A few weeks ago I reported that Learning Forward is currently writing a follow-up to our seminal text Becoming a Learning School. Whereas that book focused on the school as a learning organization, Becoming a Learning System will focus on school districts, charter management organizations, and other networks of schools. Our goal is to explore how systems can create environments that foster effective teaching and learning in every classroom and every school. In essence, it’s about taking learning schools to scale.
During a thought-leader session Learning Forward’s annual conference in Boston, I shared our early thinking about the book. I asked the question, “What would a learning system look like from the perspective of a student, teacher, and principal?” I chose this approach because we often default to a system’s perspective when we discuss these big ideas, but it’s rare to examine new structures and initiatives from the perspectives of those who will experience them. So below, I offer the “learning system” from the perspective of the student.
As a student, in a learning system...
1. My school is safe and has a clear picture of what I need to learn. While Common Core and other college and career readiness standards may have been adopted by my state, my system has contextualize them in a way that makes it very clear what skills I’ll have when I exit.
2. My teachers understand that their love is important but not enough. I love that my teachers love their job and love me, but I need more than that. I need them to be highly effective and able to help me learn all the things I need to know.
3. Responsibility for my learning is held by all, and I have access to everyone’s expertise. I know my teacher is smart, but I want to benefit from all the smart teachers at my grade level and throughout my building. I know they are much smarter collectively than any one of them might be alone.
4. A commitment to continuous improvement permeates my school and system. I notice that everyone is trying to figure out how to make everything better. I can tell the teachers and principal are constantly learning just as much as I do, and I can tell that things keep improving.

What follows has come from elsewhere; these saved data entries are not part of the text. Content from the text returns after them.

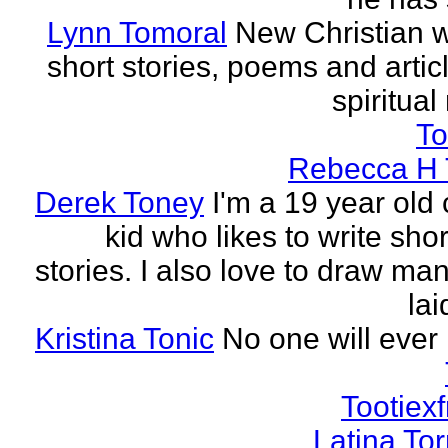
Lynn Tomoral
New Christian wr
short stories, poems and artic
spiritual
To
Rebecca H 
Derek Toney
I'm a 19 year old 
kid who likes to write sho
stories. I also love to draw ma
lai
Kristina Tonic
No one will ever 
Tootiexf
Latina To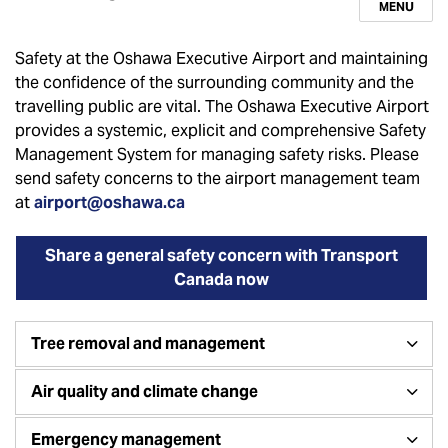
MENU
Safety at the Oshawa Executive Airport and maintaining
the confidence of the surrounding community and the
travelling public are vital. The Oshawa Executive Airport
provides a systemic, explicit and comprehensive Safety
Management System for managing safety risks. Please
send safety concerns to the airport management team
at
airport@oshawa.ca
Share a general safety concern with Transport
Canada now
Tree removal and management
Air quality and climate change
Emergency management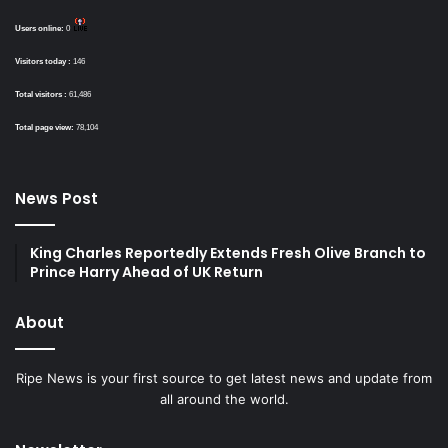
Users online:
0
Visitors today :
146
Total visitors :
61,486
Total page view:
78,104
News Post
King Charles Reportedly Extends Fresh Olive Branch to
Prince Harry Ahead of UK Return
About
Ripe News is your first source to get latest news and update from
all around the world.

5. If at first I don’t succeed... I hate when I don’t figure something out the first time, but I love that my teachers keep providing me more opportunities to learn. I never heard one of them say, “Well I taught it, not sure why they didn’t learn it.”
6. My teachers and principal are paying attention to various forms of the data I generate, and processes exist to analyze and respond to those data. Yeah, I know those tests we take are important, but I generate a lot more data than that. How often I speak and in which classes is data. Do certainly learning environments seem to stimulate me more? Are there times of year I appear to be more motivated? All these are but the tip of my data iceberg.
7. My school and district attend to the learning needs of my teachers and principal, and all are evaluated and supported. When my friends and I don’t seem to be learning, my teachers get help so they can help us. My one teacher said she has a coach who helps her the same way my soccer coach helps me. In both cases, she said, we are working to make our goals.
8. My friends and I graduate college-and-career ready with the skills needed to compete against top students from around the world. I know that it’s great to graduate and be ready to go to college or get a nice job, but I’ve learned enough about the world to know I’m competing against other kids in Finland, Singapore, etc. Being the best in my system or even my province isn’t enough. I have to be able to compete against the smartest kids from across the globe! Please prepare me for that!
What have I forgotten? I’d love your thoughts on other ways a student might experience a true learning system. Perhaps by viewing more of our change efforts through the eyes of our students, we might find ourselves reaching our very SMART goals more effectively.